8.7 No final do ponto II da Reclamação a reclamante limita-se a afirmar que «Só com a notificação da decisão do Presidente do Supremo Tribunal de Justiça foram esgotados pela R. Recorrente todos os meios de recurso ordinário previstos na lei, conforme o disposto no artigo 70.º, n.º 2, e 72.º, n.º 2, da Lei n.º 28/82, de 15 de Novembro», concluindo que «deveria o objeto do recurso ora interposto ter sido conhecido nos termos dos artigos 79.º e ss. (…) da LTC.
8.8 E, no ponto III, parte final, da sua reclamação apenas afirma que o Presidente do STJ indeferiu a admissão de recurso para este Tribunal Constitucional «com fundamento no facto de no facto de o valor da causa ser inferior à alçada da Relação, à data predita, não obliterado, ainda o plasmado no art.° 678°, n.º 1 do CPC, tendo considerado que não merecia censura o despacho reclamado, razão pela qual se indefere a reclamação» - fundamentos que não relevam para a apreciação do objeto da presente reclamação que apenas diz respeito à decisão do Presidente do STJ de não admissão de recurso para este Tribunal e respetivo fundamento nos termos do disposto na LTC.

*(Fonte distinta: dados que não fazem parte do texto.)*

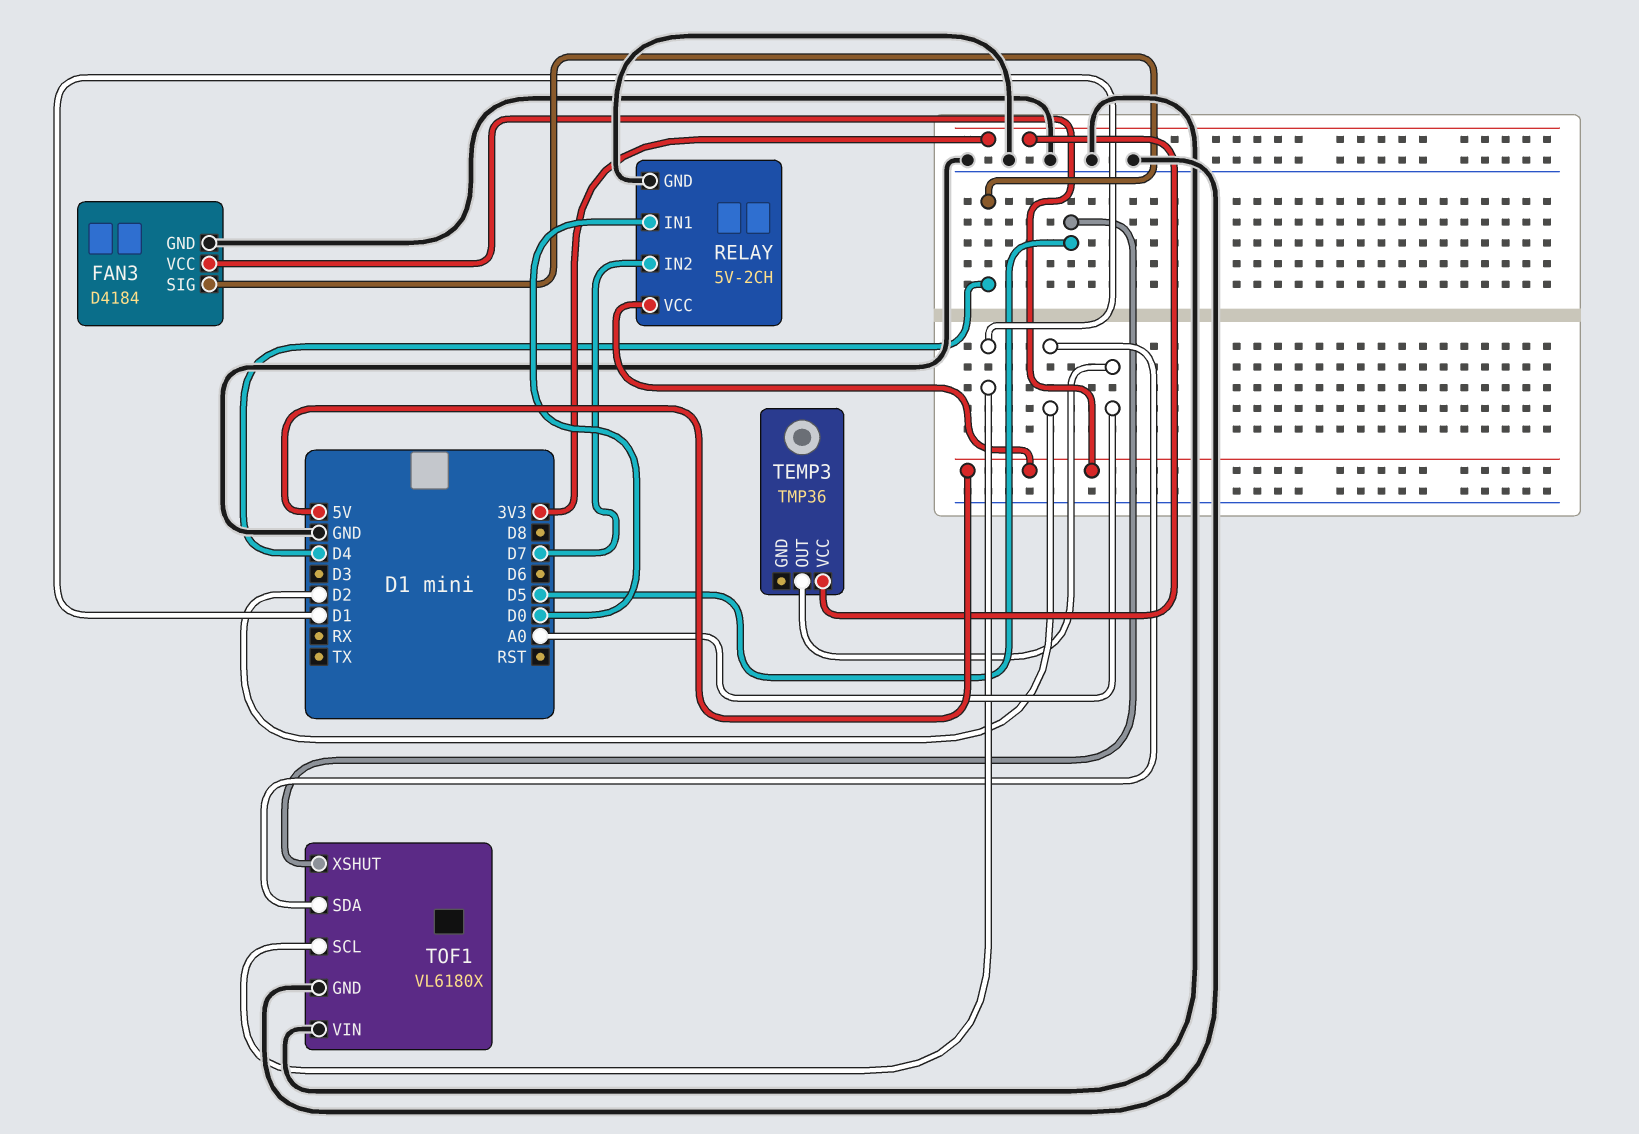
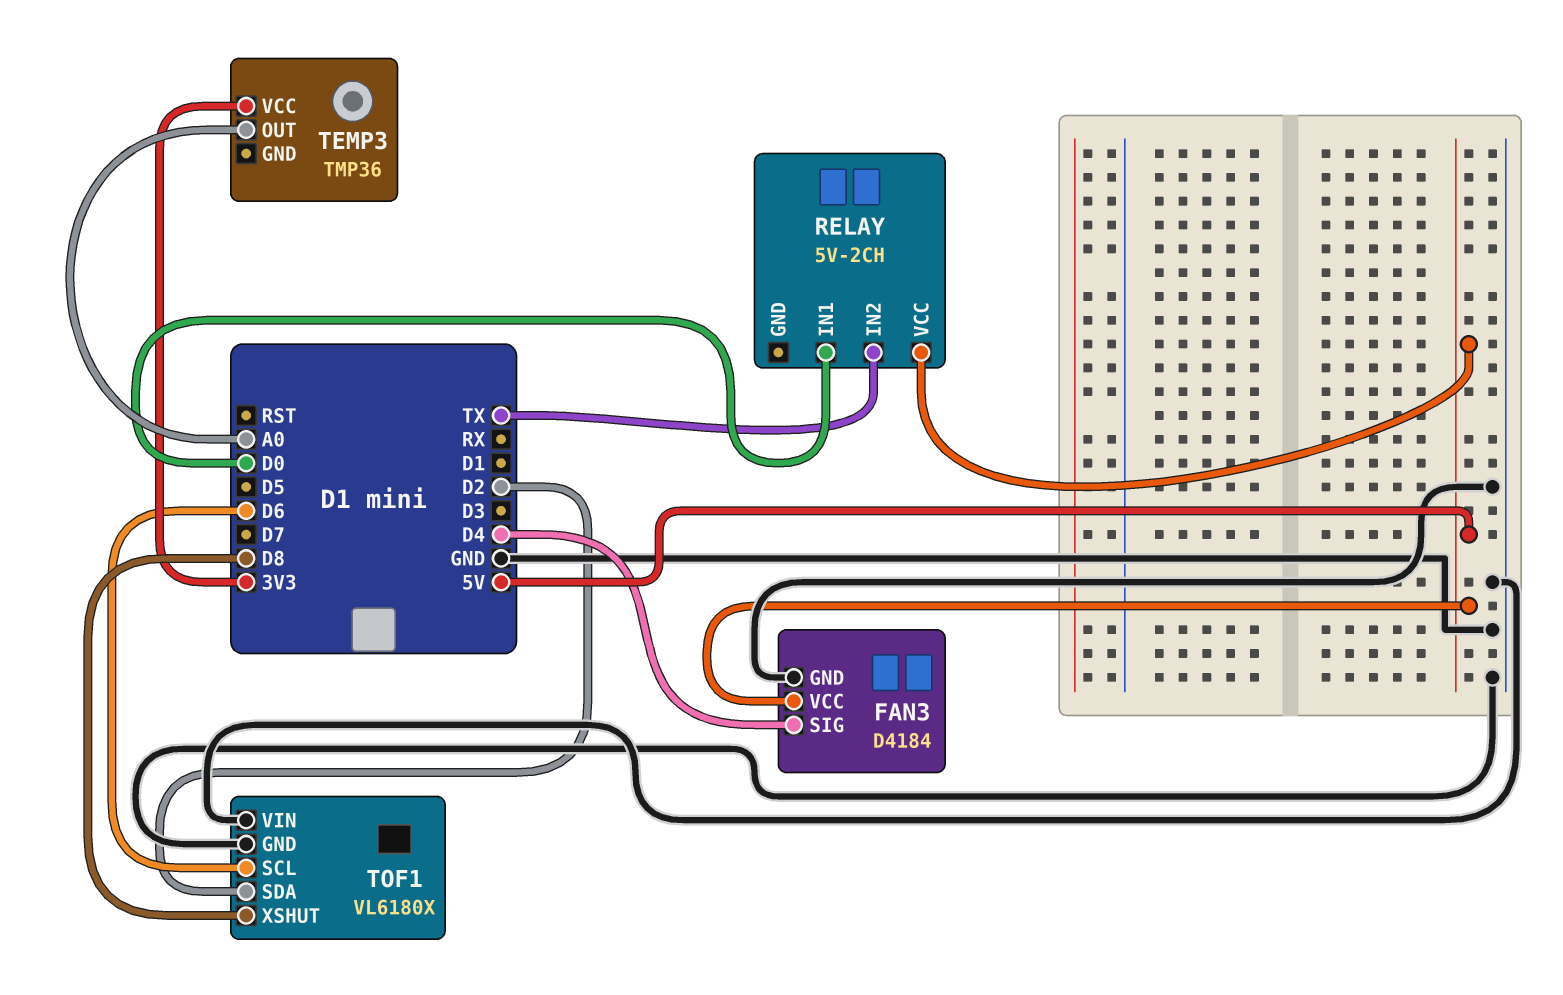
RELAY pin GND: GND -> none
RELAY pin IN2: D7 -> TX
TOF1 pin SCL: D1 -> D6
TOF1 pin XSHUT: D5 -> D8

8.9 Acresce que da análise das peças processuais da reclamante constantes dos autos, em especial o requerimento de interposição de recurso de revista para o STJ (cfr. fls. 92 e 93), e o requerimento de arguição de nulidade da decisão do Vice-Presidente do STJ de 14/6/2012 (cfr. fls 123 a 129), se constata que ali não foi suscitada qualquer questão de inconstitucionalidade normativa nem invocada a violação de qualquer norma ou princípio constitucional.
9. Termos em que se impõe indeferir a presente reclamação.
III – Decisão
10. Pelo exposto, decide-se indeferir a presente reclamação.
Custas devidas pela reclamante, fixando-se a taxa de justiça em 20 (vinte) UC, nos termos do artigo 7.º do Decreto-Lei n.º 303/98, de 7 de Outubro.
Lisboa, 6 de dezembro de 2012. – Maria José Rangel de Mesquita – Carlos Fernandes Cadilha – Maria Lúcia Amaral.